Herşeyden daha çok iktidarda kalma oyununda başarılı olan iktidarın bu olasılıklar çerçevesinde 2009 yerel seçimlerindeki konumunu güçlendirmesi/sabitlemesi açısından anayasa değişikliğini 2009 seçimleri sonrasına(ki iktidar kendi ellerinde olduğundan yerel yönetimlerde toplamda daha fazla oy alma olasıkları güçlü) güçlü bir iktidar olarak girerek istemeleri kendileri açısından daha akıllıca olacağıda ortadadır.Bu durum da şu ihtimali akla getiriyor bu iktidar yapmak istedikleri daha rahat yapabilmek için ihtiyaç duydukları anayasayı değiştirmek için yerel seçimleri öne çekmek kendilerince daha akıllıca bir çözüm.

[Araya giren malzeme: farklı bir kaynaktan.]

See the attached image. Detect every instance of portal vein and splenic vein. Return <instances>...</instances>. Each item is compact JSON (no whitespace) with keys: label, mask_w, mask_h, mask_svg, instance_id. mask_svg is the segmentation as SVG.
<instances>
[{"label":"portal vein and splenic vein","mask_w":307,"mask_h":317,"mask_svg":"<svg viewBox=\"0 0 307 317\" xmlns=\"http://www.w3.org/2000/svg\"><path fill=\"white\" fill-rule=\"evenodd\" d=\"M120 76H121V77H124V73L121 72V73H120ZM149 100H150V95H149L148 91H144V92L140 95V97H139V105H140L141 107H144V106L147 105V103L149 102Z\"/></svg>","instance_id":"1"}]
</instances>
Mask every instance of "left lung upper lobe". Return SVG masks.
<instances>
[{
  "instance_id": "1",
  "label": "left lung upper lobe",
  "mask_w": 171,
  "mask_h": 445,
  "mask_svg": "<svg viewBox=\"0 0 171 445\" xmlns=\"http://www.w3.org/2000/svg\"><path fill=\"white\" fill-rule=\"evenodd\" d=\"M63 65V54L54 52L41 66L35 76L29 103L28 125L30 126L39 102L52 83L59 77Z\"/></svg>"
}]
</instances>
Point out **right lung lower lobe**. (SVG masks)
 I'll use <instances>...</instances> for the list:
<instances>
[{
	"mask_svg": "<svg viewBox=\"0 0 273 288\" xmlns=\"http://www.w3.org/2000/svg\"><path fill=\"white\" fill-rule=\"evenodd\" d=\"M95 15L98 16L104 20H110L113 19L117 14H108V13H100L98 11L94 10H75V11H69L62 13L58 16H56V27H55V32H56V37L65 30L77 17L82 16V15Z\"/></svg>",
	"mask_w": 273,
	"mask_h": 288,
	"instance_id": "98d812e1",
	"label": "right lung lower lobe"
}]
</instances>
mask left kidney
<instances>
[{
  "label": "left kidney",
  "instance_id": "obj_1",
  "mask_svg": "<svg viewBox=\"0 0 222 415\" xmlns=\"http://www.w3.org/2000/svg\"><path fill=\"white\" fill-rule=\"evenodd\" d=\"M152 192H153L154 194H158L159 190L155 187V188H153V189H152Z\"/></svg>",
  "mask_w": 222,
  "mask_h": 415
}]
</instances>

Sonuç olarak umarızki ekonomik verler kötü gitmesin ancak kötü gideceğide ortadayken iktidar anayasayı zor değiştirir ve umarız ki bu ülkenin aydınlık insanları her koşulda buna fırsat vermezler Atatürk Cumhuriyeti üniter yapısıyla,laik olmasıyla sonsuza kadar yaşar.